When estate planning for a blended family, it’s vital that you keep these things in mind. It can prevent confusion and arguments from developing further down the line.

Updating Your Will

According to data from the Office of National Statistics, blended families are becoming more common, rising by 22.9% over the past 10 years to a 2022 total of 3.6 million.

If you remarry with children from a previous relationship, it’s absolutely vital that you and your partner review and update your wills when estate planning. Wills and estate plans should be reviewed and updated after any major life event, such as a marriage or the birth of a child, to ensure your family will be protected and cared for in the event of your death.

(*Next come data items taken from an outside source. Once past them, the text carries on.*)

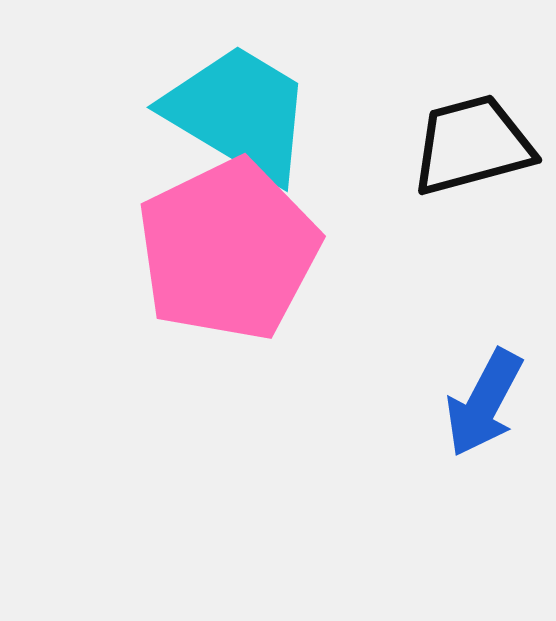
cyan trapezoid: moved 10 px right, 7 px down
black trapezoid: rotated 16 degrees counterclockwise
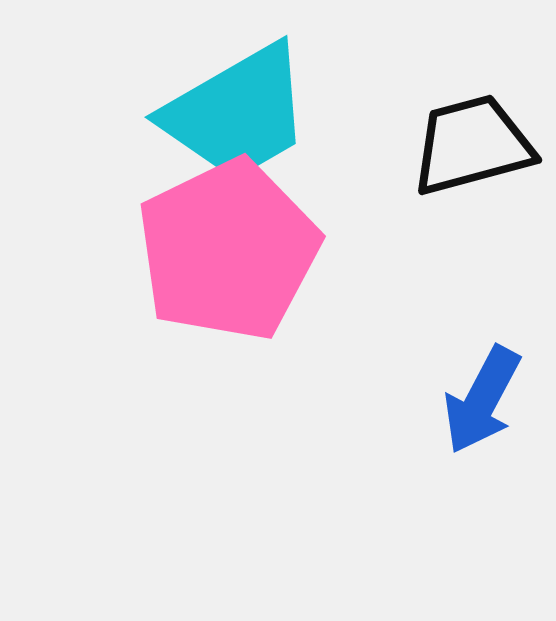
cyan trapezoid: moved 2 px left; rotated 119 degrees clockwise
blue arrow: moved 2 px left, 3 px up
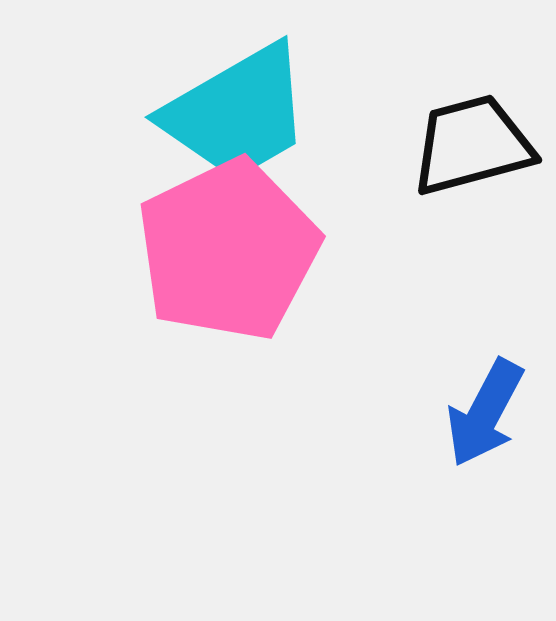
blue arrow: moved 3 px right, 13 px down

Failing to write or writing an incorrect will can see children in blended families missing out on inheritance, so it’s vital your wills are correct and up-to-date when estate planning with your partner.

In traditional nuclear families, mirror wills where the estate is transferred to the surviving spouse are common. However, these can prove ineffective when estate planning for blended families. The surviving spouse may alter their will or remarry and choose to exclude their step-children from their inheritance.


When estate planning for your blended family, one of the most effective and appropriate approaches is to set up a trust. A trust can be set up while you are still alive, or you can leave instructions in your will for a trust to be formed after your death.

Whoever sets up the trust is referred to as the Trustor or the Settlor. They are responsible for moving assets into the trust, which can be cash, investments, or property assets. While the settlor or settlors manage the trust, they do not own any of the assets. Instead, ownership is transferred to the trust itself.

When estate planning for a blended family, a life interest of liferent trust can be particularly effective. In these trusts, children can be named as beneficiaries, while the surviving spouse can benefit from assets until their death. At that point, ownership of the assets is transferred to the beneficiaries.

Setting up a trust can be the perfect way of ensuring that your children are protected when estate planning for your blended family.


Arguments and disputes about inheritance can cause deep family rifts. These problems can be exacerbated in blended families, where laws and rights are less clear and less defined. Use the advice we’ve outlined in the guide above to make the right decisions when estate planning for your blended family.